The Haskell.org committee is considering removing the “alternative installation options” section from the downloads page of haskell.org and we seek the opinion of the community. If you would like to share your opinion we prefer that you do so on the haskell.org issue tracker, but failing that, in this comment thread is fine too.
Background
The downloads page of haskell.org suggests using ghcup and stack to obtain a toolchain. These two tools are widely used in the community, actively maintained and kept up-to-date. The page also provides a number of “alternative installation options” (see below, or on the page itself, for the list).
The Haskell.org committee does not have the resources to ensure that these alternative installation options are kept maintained and confirmed working. We don’t even know if anyone uses them. Anyone who uses them is likely to be an “advanced user” anyway, since they require more expertise to implement. stack and ghcup presumably work well on all those platforms, are the most well-maintained installation options and most suitable for beginners.
Possibilities
We have a couple of options:
Remove all the alternative installation options.
Keep (some of) the alternative installation options and find community volunteers to maintain them. The volunteers will be responsible for ensuring verifying on a regular basis that their instructions are still working, submitting timely corrections when necessary, and responding promptly on the issue tracker to questions about their installation instructions.
What we would like from you
Please share your opinion about removing the alternative installation options, especially if you are a user of one of them!
If you are willing to maintain an alternative installation option, please speak up!
It’s not “blessed” but it’s not even really listed as an “installation option” because all it says is
nix: a popular cross-distro package manager, aiming to provide reproducible builds and declarative configuration
So, that’s not going to go out of date, but it’s also not particularly useful. Perhaps someone from the Haskell/Nix intersection could flesh it out? Or does Nix itself have a “getting started with Haskell” page?
Thanks! I ask because — according to State of Haskell 2021 — Nix is one of the “big three”. I don’t use it personally so I cannot provide more useful informations.
In general, there are plenty of people who I encounter who want to install ghc with their system package manager, and are resistant to using ghcup, stack, or anything else. Sometimes they can be convinced to give another approach a try. Other times, they have what from their standpoint are very good reasons for using ghc this way – related to wanting to have a uniformly managed system image using a single package manager or the like – either because they are managing a number of computers at once (e.g. in a lab) or because they are building systems with deployments as well.
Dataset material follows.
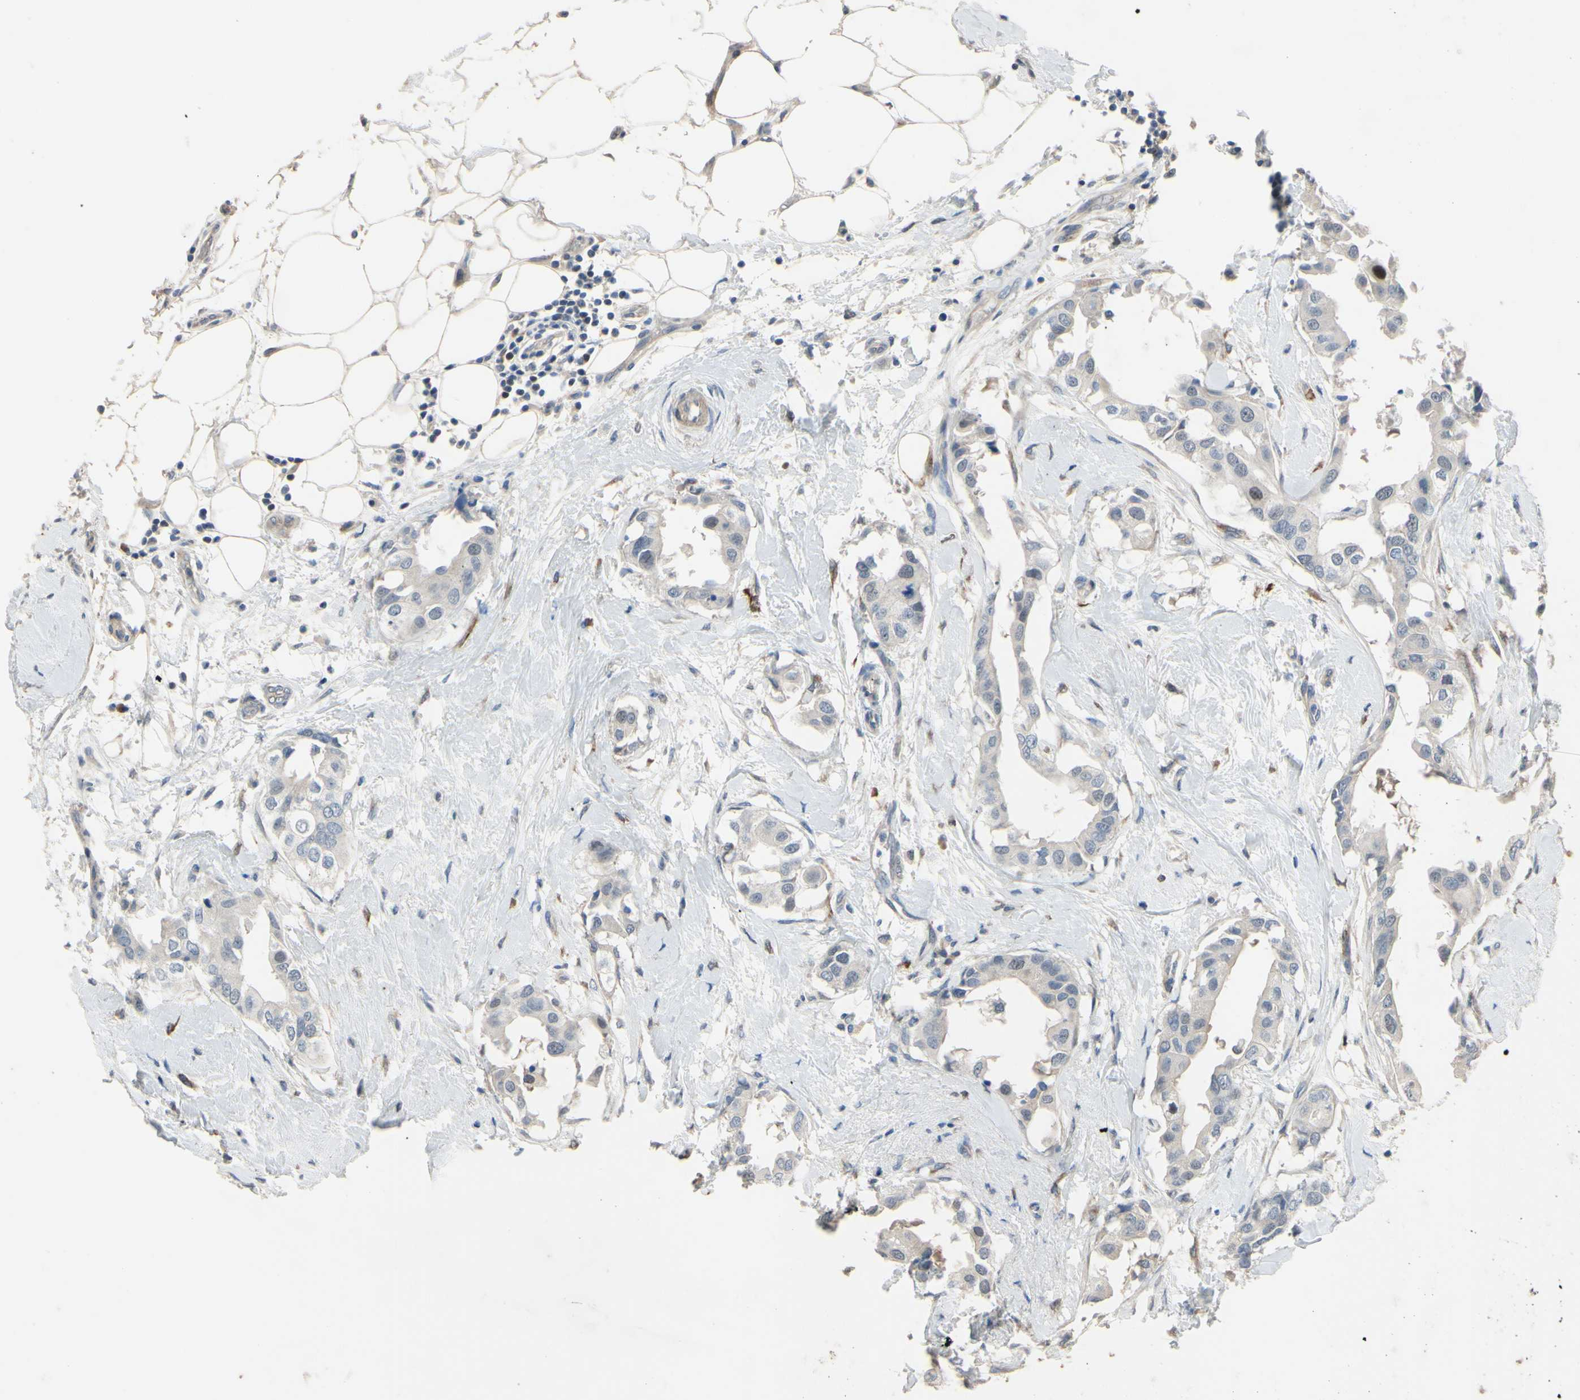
{"staining": {"intensity": "negative", "quantity": "none", "location": "none"}, "tissue": "breast cancer", "cell_type": "Tumor cells", "image_type": "cancer", "snomed": [{"axis": "morphology", "description": "Duct carcinoma"}, {"axis": "topography", "description": "Breast"}], "caption": "Immunohistochemistry histopathology image of neoplastic tissue: human breast cancer (invasive ductal carcinoma) stained with DAB exhibits no significant protein positivity in tumor cells. (IHC, brightfield microscopy, high magnification).", "gene": "LHX9", "patient": {"sex": "female", "age": 40}}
So I think it is worth keeping around in some fashion the fact that ghc and cabal and stack are packaged up and made available in most major distros, and that they may not always be the most up to date, but they are there and usable (with the caveat, of course, of arch, where they are there and you really shouldn’t trust them).
Links don’t go dead as quickly as do custom instructions. People running a distro should be aware of how to use their package manager. It’s not our job to teach them. But giving exhaustive info (e.g. official repo vs user-maintained repo) is possible.
users interested in nix will have to walk through tons and tons of information that we can’t possibly manage to give and very likely won’t look for that on the haskell.org homepage either (e.g. nixpkgs vs haskell.nix etc.).
As a Nix user, I agree. As a user of NixOS, I know where to go to see if software packages are available for download.
I think that goes for any distro.
I could imagine a single catch-all clause saying, “If you are using a Linux/Unix distribution such as Debian, Ubuntu, or , there may be Haskell packages already available. Consult their documentation and package lists. Note that Haskell.org doesn’t maintain them, and they might be out of date.”
I think the page should only explicitly link to installation mechanisms that Haskell.org is actively maintaining or supporting. It doesn’t have to represent “the entire Haskell ecosystem”—that’s too big of a thing to fit into a single website, anyway.
Edit: this was supposed to be a reply to hasufell’s last post, but Discourse seems to have missed that fact. Or maybe I clicked the wrong button.
As I said, giving users an easy way to figure out which GHC version exists in an official repo and which unofficial ppa/overylay etc. they can use for the lateat versions is useful information.
GHCup is hosted by haskell.org. I don’t think anyone expects haskell.org itself to be a body that maintains projects. That’s up to contributors/community.
I don’t know If this is a relevant piece of information or not, but on arch I don’t think people actually use the package manager installation for development…
The only reason I have to have it is because I use xmonad, and the package manager’s ghc is a dependency…
I am not sure I would be a good option to help maintain the “Linux Arch” alternative, because in my humble opinion I think using stack is far more convenient then installing
the stand alone compiler
As a small question, is it worth it to have ghcup and stack at the same time?